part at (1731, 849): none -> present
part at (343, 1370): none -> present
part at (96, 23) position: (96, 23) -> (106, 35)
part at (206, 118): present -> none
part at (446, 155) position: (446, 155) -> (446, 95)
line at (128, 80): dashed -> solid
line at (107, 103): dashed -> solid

=-=-=-=-=

## Exercise brief
Reproduce every line of the listing above without changing anything.

## Correct answer
part at (1731, 849): none -> present
part at (343, 1370): none -> present
part at (96, 23) position: (96, 23) -> (106, 35)
part at (206, 118): present -> none
part at (446, 155) position: (446, 155) -> (446, 95)
line at (128, 80): dashed -> solid
line at (107, 103): dashed -> solid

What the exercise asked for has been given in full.